Borgognone rightly (and politely) admonishes diners who snap iPhone pics of the prepared sushi; there's no photography ban here, he just wants you enjoy the golden eye snapper right after it's blowtorched, with the fishy oils still oozing out like a pat of melting butter on toast. Timing is all the more important with Daisuke's toro hand rolls; eat them instantly and the nori collapses with less resistance than a good soufflé. And while the nori wrapped around sea urchin wasn't as crisp as it should have been, you don't mind the oversight much because the Santa Barbara uni had such a crystal clear musk of the sea I'm halfway convinced Daisuke has figured out how to dry-age the orange roe like steaks. What makes Nakazawa a satisfyingly uniform experience is that the head chef personally serves everyone at the bar — a pleasure that's less common at, say, Ushiwakamaru, where a ninth string sushi chef making spider rolls for the dining room was charged with preparing my $150 omakase a few years back.
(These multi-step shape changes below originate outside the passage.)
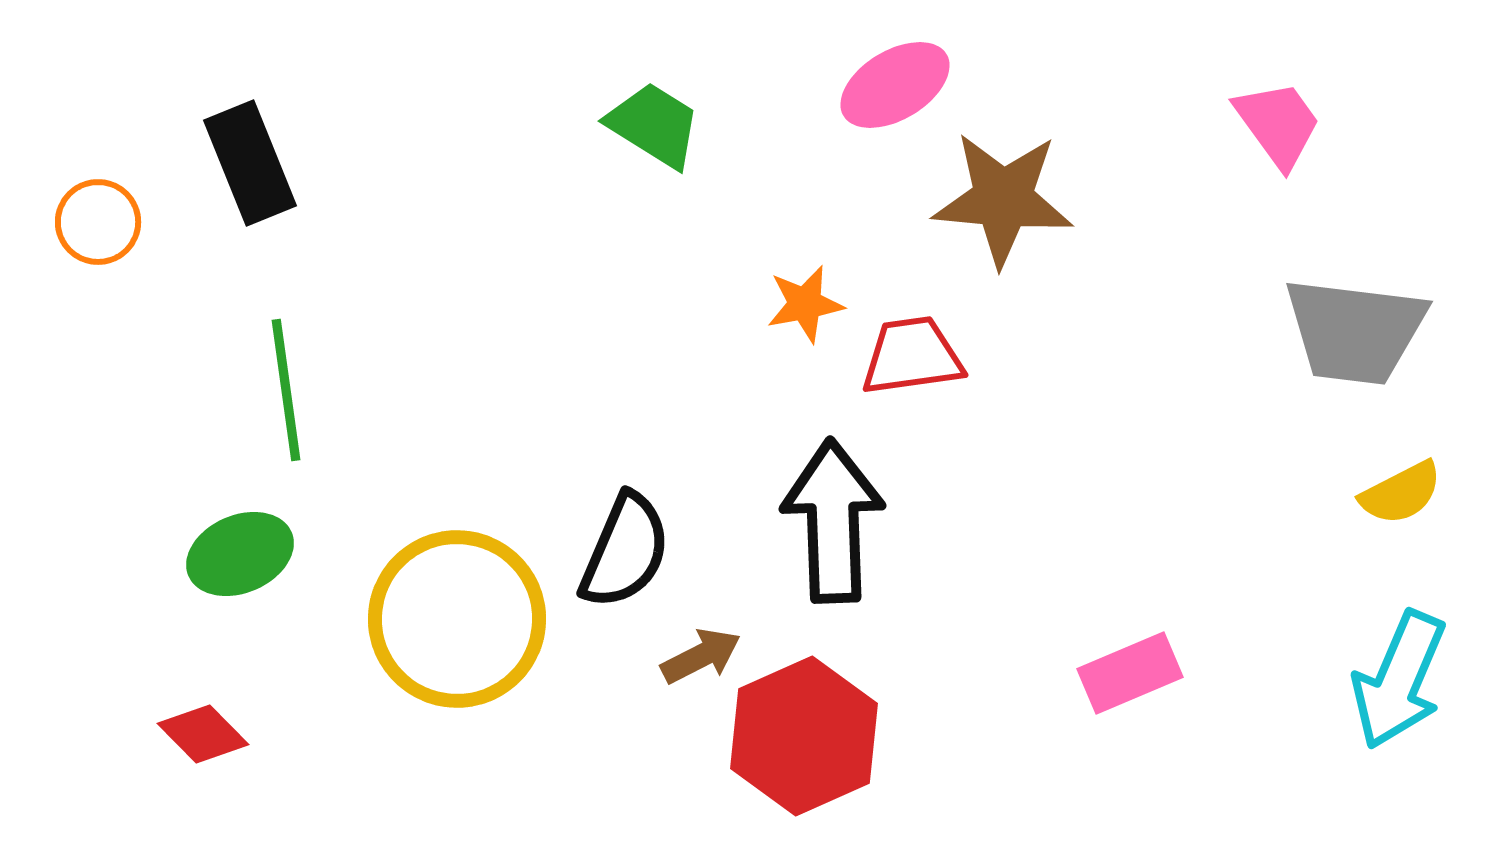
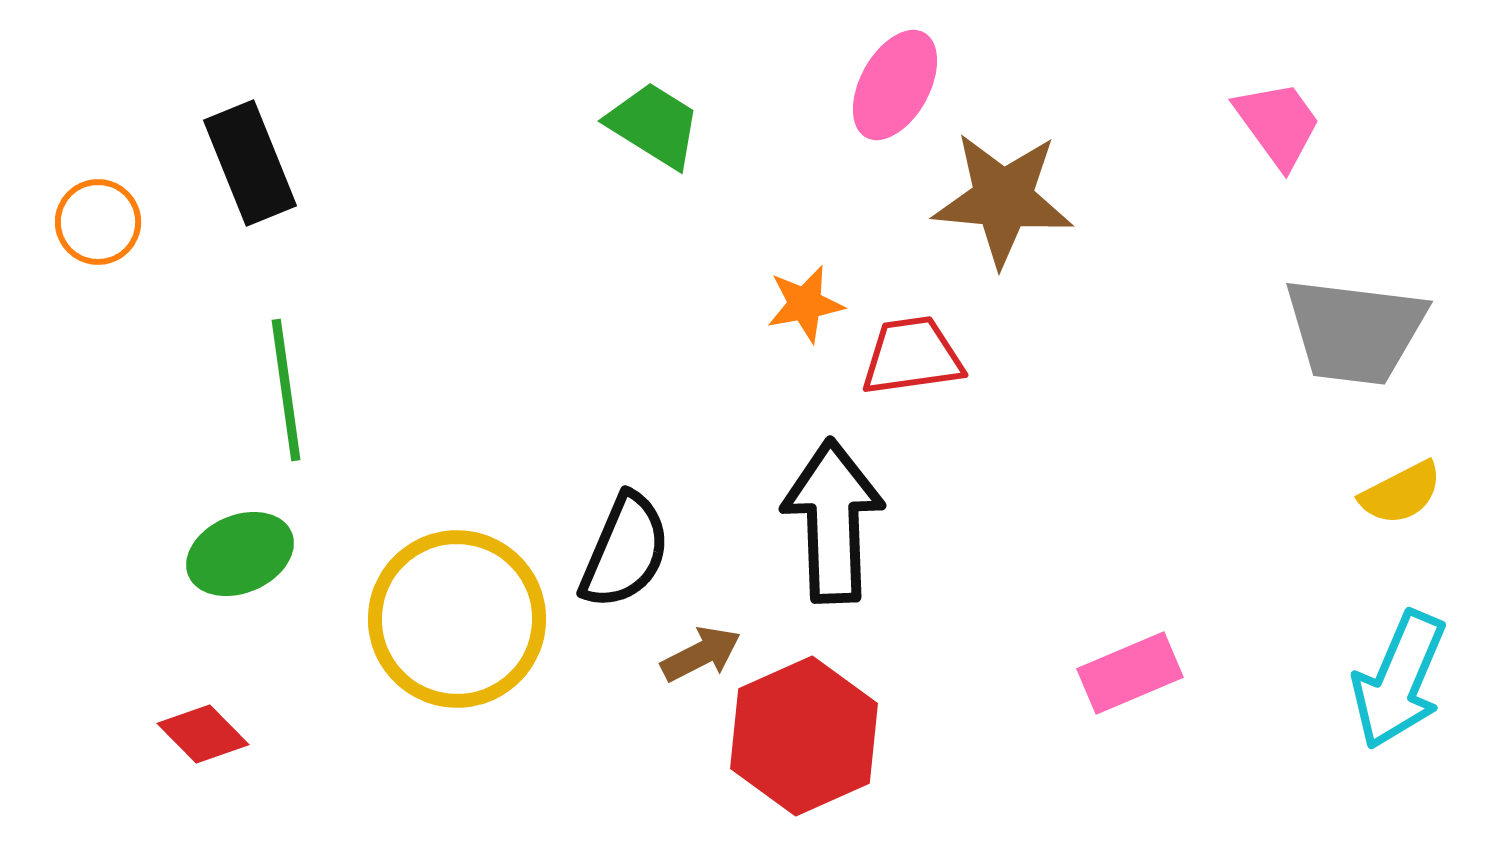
pink ellipse: rotated 30 degrees counterclockwise
brown arrow: moved 2 px up
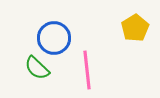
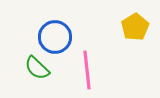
yellow pentagon: moved 1 px up
blue circle: moved 1 px right, 1 px up
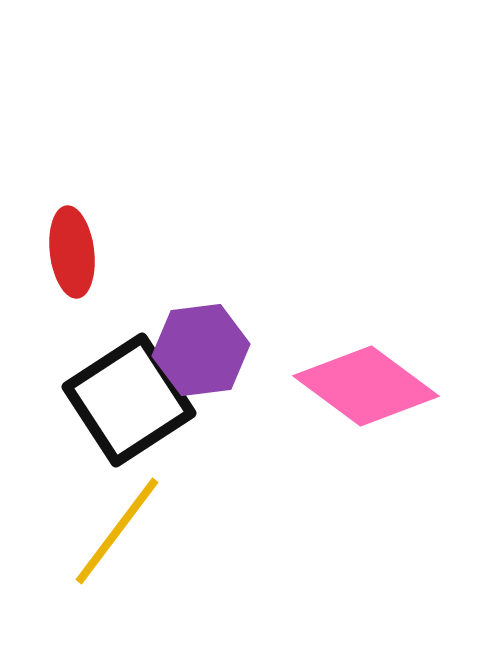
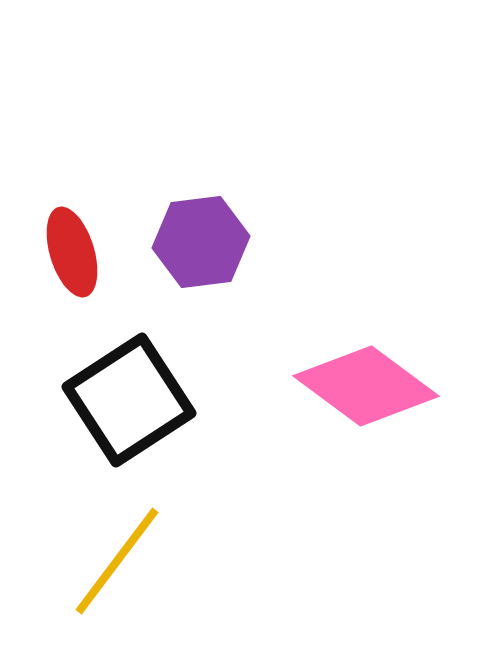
red ellipse: rotated 10 degrees counterclockwise
purple hexagon: moved 108 px up
yellow line: moved 30 px down
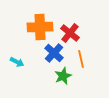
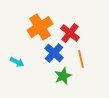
orange cross: rotated 30 degrees counterclockwise
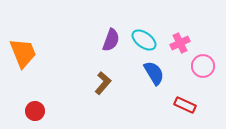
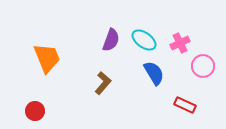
orange trapezoid: moved 24 px right, 5 px down
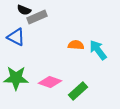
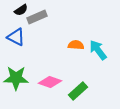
black semicircle: moved 3 px left; rotated 56 degrees counterclockwise
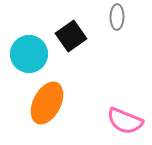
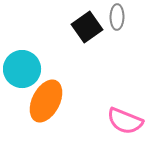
black square: moved 16 px right, 9 px up
cyan circle: moved 7 px left, 15 px down
orange ellipse: moved 1 px left, 2 px up
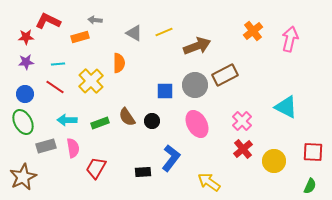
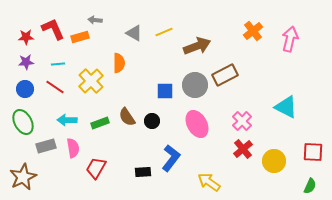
red L-shape: moved 5 px right, 8 px down; rotated 40 degrees clockwise
blue circle: moved 5 px up
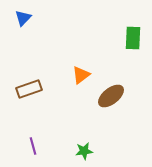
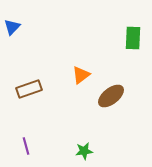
blue triangle: moved 11 px left, 9 px down
purple line: moved 7 px left
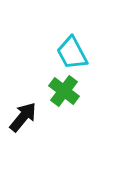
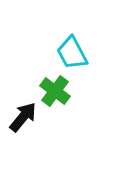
green cross: moved 9 px left
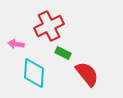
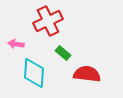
red cross: moved 1 px left, 5 px up
green rectangle: rotated 14 degrees clockwise
red semicircle: rotated 44 degrees counterclockwise
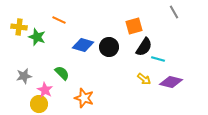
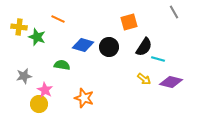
orange line: moved 1 px left, 1 px up
orange square: moved 5 px left, 4 px up
green semicircle: moved 8 px up; rotated 35 degrees counterclockwise
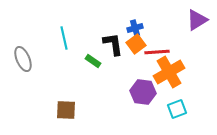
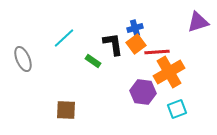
purple triangle: moved 1 px right, 2 px down; rotated 15 degrees clockwise
cyan line: rotated 60 degrees clockwise
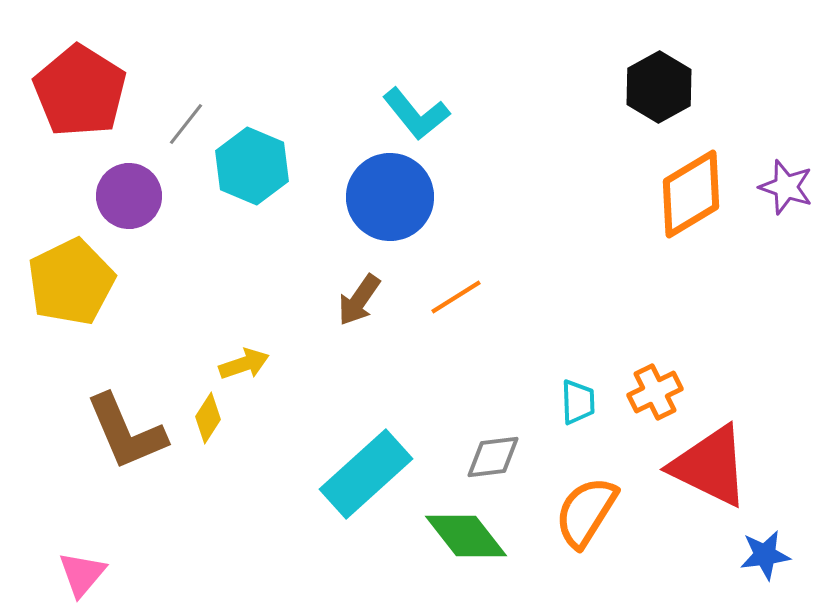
And at a recent meal at Tanoshi, which didn't cost too much less than Nakazawa, the backup chef started serving me mid-meal using a separate, somewhat mushier stash of rice. That won't happen here. There are also no choices at Nakazawa, and that's something to keep in mind. One of the great things about Manhattan's best sushi restaurants is that dinner is often a dialogue, an interaction between the chef, who asks for preferences, and the guest, who lets the kitchen do most of the driving while putting in a few humble requests. At Nakazawa, the meal is monologue. You sit down and the food starts coming, perhaps a slice of banded grouper or sea bream with kumquat zest. This isn't necessarily a bad thing; I've long been a proponent of no-choice menus at Alinea or Atelier Crenn. The question you have to ask yourself, however, is whether you view Daisuke's take on sushi, which emphasizes the more neutral and subtle flavors of the sea, to be a compelling enough narrative to warrant such restrictions.
I'd argue it's more exciting to develop a relationship with a good chef like Masato Shimizu of the Michelin-starred 15 East, who can push you outside of your comfort zone while indulging your preference for say, oily and more strongly-flavored silver fish. In other words, Nakazawa isn't necessarily a great choice for regulars looking for a more bespoke experience. What also isn't great: When you pick up your first piece of sushi (cherry salmon, served too cold), you discover there's no finger cloth to wipe the remaining rice off your hands — a waiter corrects the oversight a minute or so later after you look around in confusion. Sake sommeliers sometimes do their jobs; they explain that you're drinking a Junmai Kimoto with nice acid; it matches well with richer fish like the clean horse mackerel or the umami-rich saba. Sometimes the sommeliers don't do their jobs; they pour your pairing, utter an unfamiliar name and and walk away before you can even make eye contact or discuss whether it's to your liking.